(Problem requirements)
Search the records for "large" and copy each line that holds it.

(Material provided)
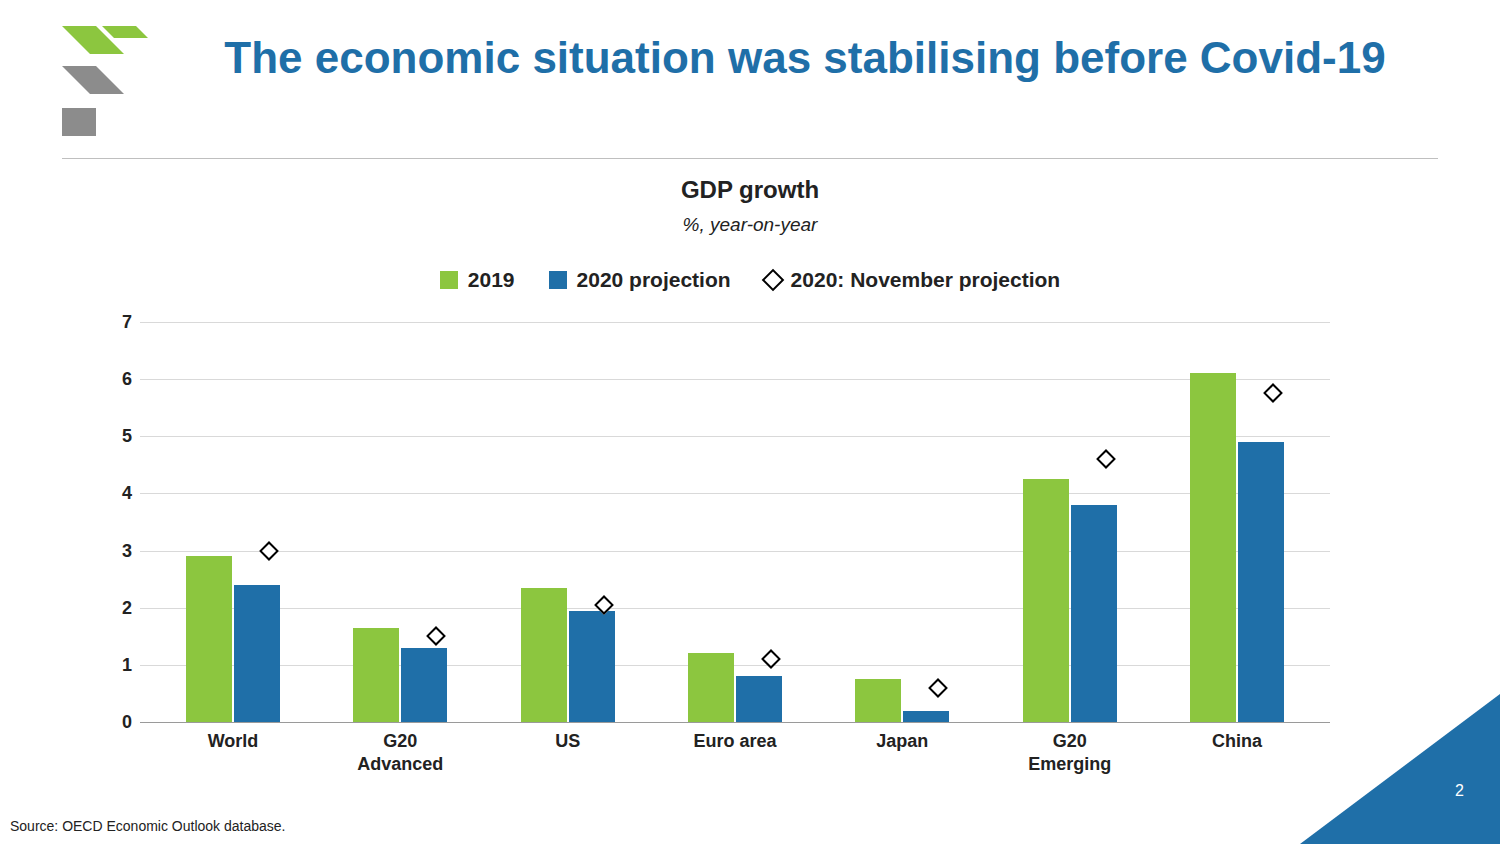The economic situation was stabilising before Covid-19
GDP growth
%, year-on-year
2019
2020 projection
2020: November projection
7 6 5 4 3 2 1 0
World
G20
Advanced
US
Euro area
Japan
G20
Emerging
China
Source: OECD Economic Outlook database.
2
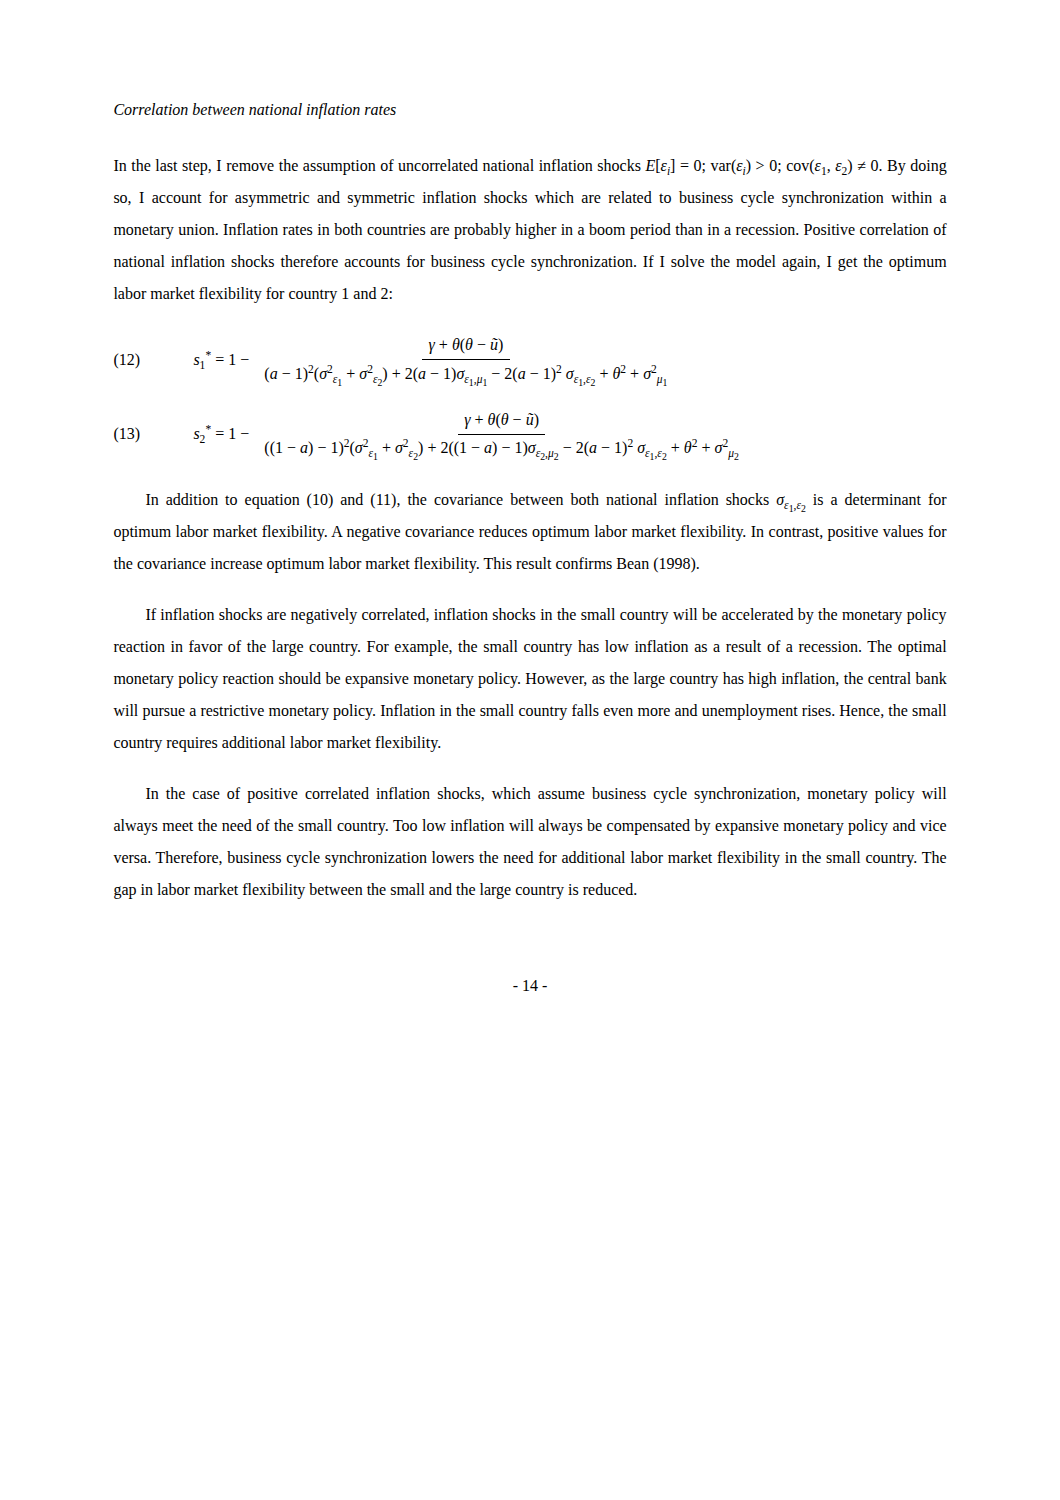Correlation between national inflation rates
In the last step, I remove the assumption of uncorrelated national inflation shocks E[εi] = 0; var(εi) > 0; cov(ε1, ε2) ≠ 0. By doing so, I account for asymmetric and symmetric inflation shocks which are related to business cycle synchronization within a monetary union. Inflation rates in both countries are probably higher in a boom period than in a recession. Positive correlation of national inflation shocks therefore accounts for business cycle synchronization. If I solve the model again, I get the optimum labor market flexibility for country 1 and 2:
(12)
s1* = 1 − γ + θ(θ − ũ) (a − 1)2(σ2ε1 + σ2ε2) + 2(a − 1)σε1,μ1 − 2(a − 1)2 σε1,ε2 + θ2 + σ2μ1
(13)
s2* = 1 − γ + θ(θ − ũ) ((1 − a) − 1)2(σ2ε1 + σ2ε2) + 2((1 − a) − 1)σε2,μ2 − 2(a − 1)2 σε1,ε2 + θ2 + σ2μ2
In addition to equation (10) and (11), the covariance between both national inflation shocks σε1,ε2 is a determinant for optimum labor market flexibility. A negative covariance reduces optimum labor market flexibility. In contrast, positive values for the covariance increase optimum labor market flexibility. This result confirms Bean (1998).
If inflation shocks are negatively correlated, inflation shocks in the small country will be accelerated by the monetary policy reaction in favor of the large country. For example, the small country has low inflation as a result of a recession. The optimal monetary policy reaction should be expansive monetary policy. However, as the large country has high inflation, the central bank will pursue a restrictive monetary policy. Inflation in the small country falls even more and unemployment rises. Hence, the small country requires additional labor market flexibility.
In the case of positive correlated inflation shocks, which assume business cycle synchronization, monetary policy will always meet the need of the small country. Too low inflation will always be compensated by expansive monetary policy and vice versa. Therefore, business cycle synchronization lowers the need for additional labor market flexibility in the small country. The gap in labor market flexibility between the small and the large country is reduced.
- 14 -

(Answer to the problem)
If inflation shocks are negatively correlated, inflation shocks in the small country will be accelerated by the monetary policy reaction in favor of the large country. For example, the small country has low inflation as a result of a recession. The optimal monetary policy reaction should be expansive monetary policy. However, as the large country has high inflation, the central bank will pursue a restrictive monetary policy. Inflation in the small country falls even more and unemployment rises. Hence, the small country requires additional labor market flexibility.
In the case of positive correlated inflation shocks, which assume business cycle synchronization, monetary policy will always meet the need of the small country. Too low inflation will always be compensated by expansive monetary policy and vice versa. Therefore, business cycle synchronization lowers the need for additional labor market flexibility in the small country. The gap in labor market flexibility between the small and the large country is reduced.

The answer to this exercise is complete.